Using the fixed charge rate, the LCOE can be written as:

$$\text{LCOE=}\left(\frac{\text{TIC}}{\text{Q}}\text{\xd7FCR}\right)\text{+}\frac{\text{M}}{\text{Q}}$$

In this simpler version of the LCOE equation, note that the first term $\left(\frac{\text{TIC}}{\text{Q}}\text{\xd7FCR}\right)$ is just the Levelized Fixed Cost (LFC) and the second term (M/Q) is just the Levelized Variable Cost (LVC).

Here is an example: Suppose that a power plant costs $10 billion to build and has an expected life of 30 years. The variable cost of producing one MWh of electricity is $20. It will operate 24 hours a day, 360 days a year at a capacity of 1000 MW. (Note: to get output, multiply capacity and hours of operation over the plant's life). What is the levelized cost of energy if the interest rate is 5%?

Here is the answer: First, we calculate the total amount of electricity produced annually:

(360 days per year) × (24 hours per day) × 1000 MW = 8.64 million MWh per year.

This is **Q** in our **LCOE** formula. **LVC** is equal to $20 per MWh. So, we calculate **LCOE** as:

$$\text{LCOE=}\left(\frac{\text{TIC\xd7r}}{{\text{1-(1+r)}}^{\text{-T}}}\text{\xf7Q}\right)\text{+LVC}$$

$$\text{LCOE=}\left(\frac{\text{\$10bil\xd70.05}}{\text{1-(1+0}{\text{.05)}}^{\text{-30}}}\text{\xf78.64mil}\right)\text{+20}$$

$$\text{=\$75}\text{.29/MWh+\$20/MWh=\$95}\text{.29MWh}$$

As an exercise for yourself, calculate the **LCOE** for the natural gas power plant and the wind power plant that we laid out earlier in this lesson. As a reminder, the wind plant has a capital cost of $1.2 million and a variable cost of $5/MWh. The natural gas plant has a capital cost of $600,000 and a variable cost of $50/MWh. Each plant produces 2,628 MWh per year. Assume a 10% annual discount rate and a 20-year life for each project. You should find that the wind plant has **LCOE** = $58.63/MWh and the gas plant has **LCOE** = $76.82 per MWh.

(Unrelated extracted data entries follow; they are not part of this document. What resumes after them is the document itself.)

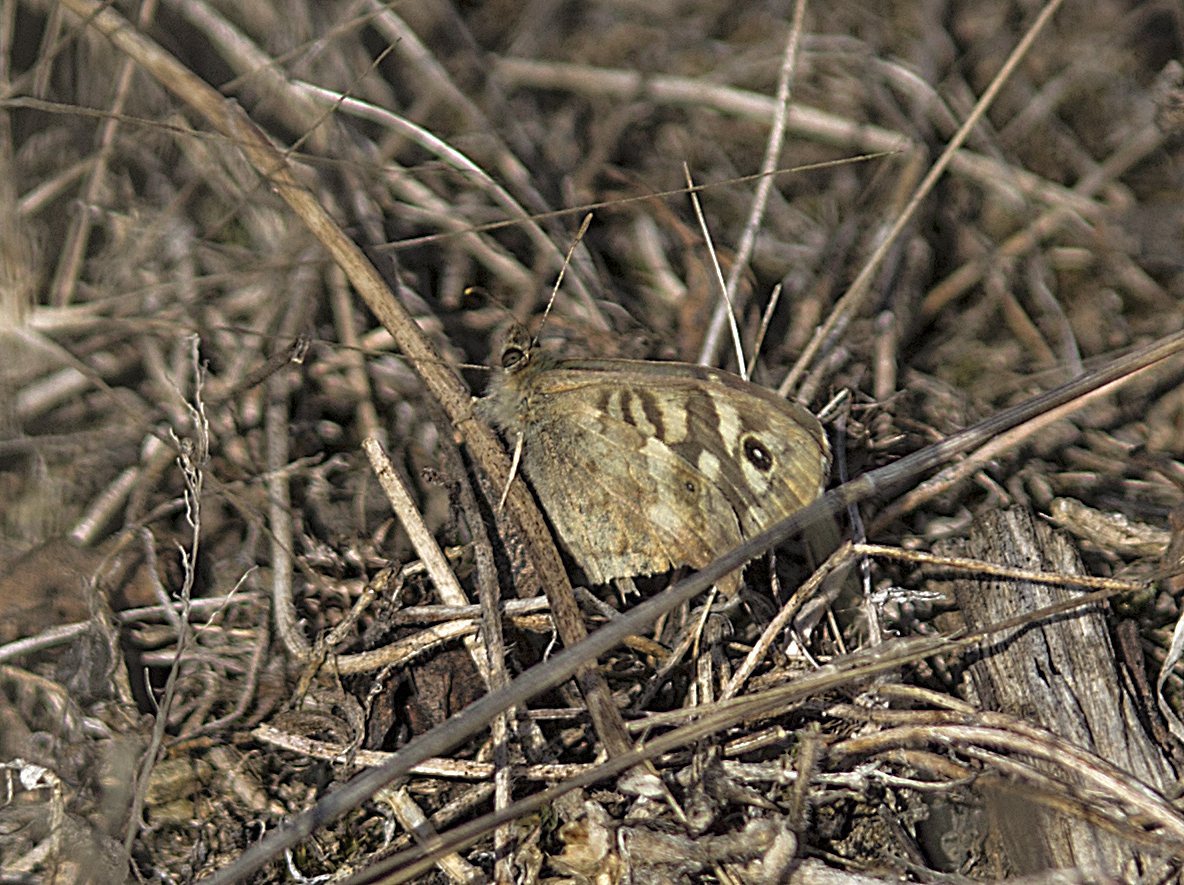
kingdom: Animalia
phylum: Arthropoda
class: Insecta
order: Lepidoptera
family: Nymphalidae
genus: Pararge
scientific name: Pararge aegeria
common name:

The **LCOE** can be used to compare energy projects to prevailing market prices. If the market price is higher than the **LCOE**, then the margin per unit of output is positive (Market price - **LCOE** is greater than zero) and the project should be profitable. If the market price is lower than the **LCOE**, then the project will have negative margins and will not be profitable. There are some pitfalls to using LCOE in this way to evaluate variable renewables like wind and solar, since the **LCOE** is often compared to the average electricity price. If you think about it, this comparison is biased against solar and biased towards wind because solar is more likely to be producing electricity during the daytime (when prices are high) and wind is more likely to be producing electricity during the nighttime (when prices are usually low). A more consistent approach, which is just as relevant for fossil-fired power plants as for renewables, would be to compare the **LCOE** to the average price when you would expect the power plant to be generating electricity.